On our cover, we feature a story about a rare brain tumor that always has seemed unstoppable. But a recent discovery might mean there is reason for hope. Our Defying Stereotypes series comes to a close with a profile of Joe Wong, a scientist and comedian.  


August   2015

On our cover, we feature a special section on education and professional development. The contributors to this section provide advice for those trying to get over the Ph.D. hump and for those picking a graduate school program or postdoctoral position. The section also features lessons that can be learned from the mistakes of senior scientists and tips on getting the most out of myIDP.  We hope you enjoy the issue!

ASBMB Today 201509

September   2015

Our cover story is about optogenetics, which has had a significant impact on the field of neuroscience and stands to do the same for cell biology. We have two other feature stories: One is an interview with a teenager who just finished his biochemistry degree, and the other is a profile of a pharma.


October   2015

On our cover, researchers studying cancers in pet dogs are gaining insights into human forms of the disease.

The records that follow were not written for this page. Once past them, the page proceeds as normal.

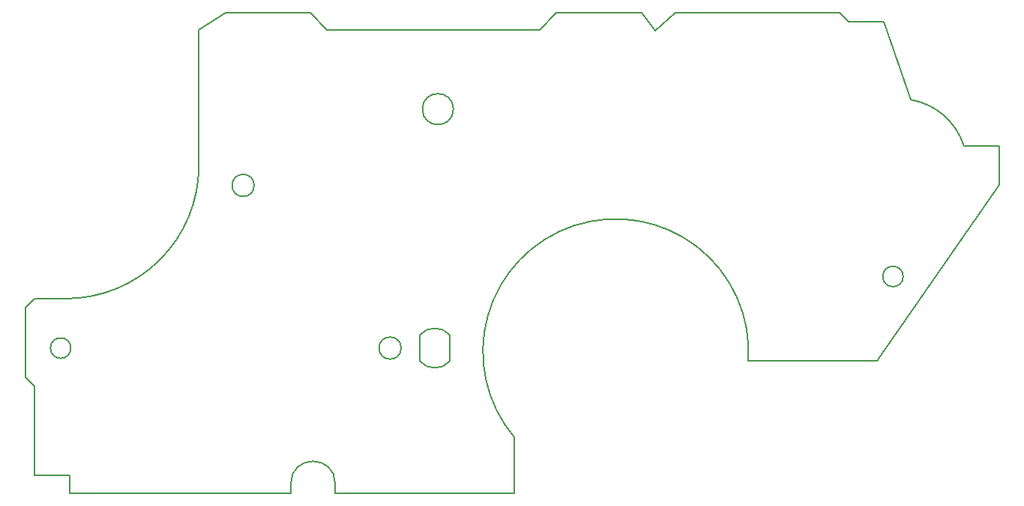
<source format=gbr>
G04 #@! TF.GenerationSoftware,KiCad,Pcbnew,(6.0.7)*
G04 #@! TF.CreationDate,2023-01-29T23:29:40-08:00*
G04 #@! TF.ProjectId,procon_gcc_button_board,70726f63-6f6e-45f6-9763-635f62757474,rev?*
G04 #@! TF.SameCoordinates,Original*
G04 #@! TF.FileFunction,Profile,NP*
%FSLAX46Y46*%
G04 Gerber Fmt 4.6, Leading zero omitted, Abs format (unit mm)*
G04 Created by KiCad (PCBNEW (6.0.7)) date 2023-01-29 23:29:40*
%MOMM*%
%LPD*%
G01*
G04 APERTURE LIST*
G04 #@! TA.AperFunction,Profile*
%ADD10C,0.200000*%
G04 #@! TD*
G04 APERTURE END LIST*
D10*
X101803280Y-27312388D02*
X98803280Y-29187081D01*
X148803279Y-27312388D02*
X139177971Y-27312388D01*
X134453278Y-81612388D02*
X134453278Y-75312388D01*
X189203279Y-42312388D02*
X189203279Y-46712388D01*
X111428589Y-27312389D02*
X101803280Y-27312388D01*
X123753279Y-66686329D02*
X123753279Y-63738448D01*
X109203280Y-81612388D02*
X84203280Y-81612388D01*
X178353279Y-57112388D02*
G75*
G03*
X178353279Y-57112388I-1150000J0D01*
G01*
X80203280Y-79612388D02*
X80203281Y-69512388D01*
X114203279Y-80512388D02*
X114203279Y-81612388D01*
X109203279Y-80512391D02*
X109203280Y-81612388D01*
X175403279Y-66612387D02*
X160853279Y-66612387D01*
X114203321Y-80512388D02*
G75*
G03*
X109203279Y-80512390I-2500021J-12D01*
G01*
X80203281Y-59612387D02*
X83803279Y-59612387D01*
X189203279Y-46712388D02*
X175403279Y-66612387D01*
X127153278Y-63738448D02*
X127153277Y-66686329D01*
X185203278Y-42312388D02*
G75*
G03*
X179203279Y-37112388I-7299978J-2361512D01*
G01*
X123753304Y-66686307D02*
G75*
G03*
X127153278Y-66686328I1699996J1473907D01*
G01*
X98803280Y-29187081D02*
X98803280Y-44612388D01*
X79203280Y-68512387D02*
X79203279Y-60612388D01*
X185203279Y-42312388D02*
X189203279Y-42312388D01*
X121653280Y-65212387D02*
G75*
G03*
X121653280Y-65212387I-1250000J0D01*
G01*
X148803279Y-27312388D02*
X150367211Y-29312388D01*
X105053280Y-46812389D02*
G75*
G03*
X105053280Y-46812389I-1250000J0D01*
G01*
X150367211Y-29312388D02*
X152603279Y-27312388D01*
X79203279Y-60612388D02*
X80203281Y-59612387D01*
X139177971Y-27312388D02*
X137303279Y-29187080D01*
X127153278Y-63738448D02*
G75*
G03*
X123753278Y-63738448I-1700000J-1473939D01*
G01*
X176203279Y-28312388D02*
X179203279Y-37112388D01*
X84203280Y-79612388D02*
X84203280Y-81612388D01*
X134453278Y-81612388D02*
X114203279Y-81612388D01*
X83803279Y-59612389D02*
G75*
G03*
X98803279Y-44612388I1J14999999D01*
G01*
X113303280Y-29187081D02*
X111428589Y-27312389D01*
X84203280Y-79612388D02*
X80203280Y-79612388D01*
X171203279Y-27312388D02*
X172203279Y-28312388D01*
X137303279Y-29187080D02*
X113303280Y-29187081D01*
X172203279Y-28312388D02*
X176203279Y-28312388D01*
X84353280Y-65212387D02*
G75*
G03*
X84353280Y-65212387I-1150000J0D01*
G01*
X171203279Y-27312388D02*
X152603279Y-27312388D01*
X80203281Y-69512388D02*
X79203280Y-68512387D01*
X127553279Y-38187081D02*
G75*
G03*
X127553279Y-38187081I-1750000J0D01*
G01*
X160853277Y-66612387D02*
G75*
G03*
X134453277Y-75312389I-14966027J1008977D01*
G01*
M02*

</source>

We have a preview of our 2016 ASBMB Annual Meeting, including symposia descriptions, links for submissions, and interviews with plenary speakers. 


November   2015

The U.S. biomedical research enterprise depends heavily on scientists who were born overseas. In this month’s cover story, chief science correspondent Raj Mukhopadhyay writes about the complex legal pathway to work for foreign scientists in the U.S. 

ASBMB Today December 2015

December   2015

Four of 2015’s Nobelists in chemistry and medicine are ASBMB members. In our two cover stories, Alexandra Taylor talks with the three chemistry winners about their advances in DNA repair and digs into the science behind the medicine prize, which is shared by a member for his work on ivermectin, a drug that’s helped radically lower incidence rates of river blindness and elephantitis. The issue also contains our biggest science-themed gift guide ever!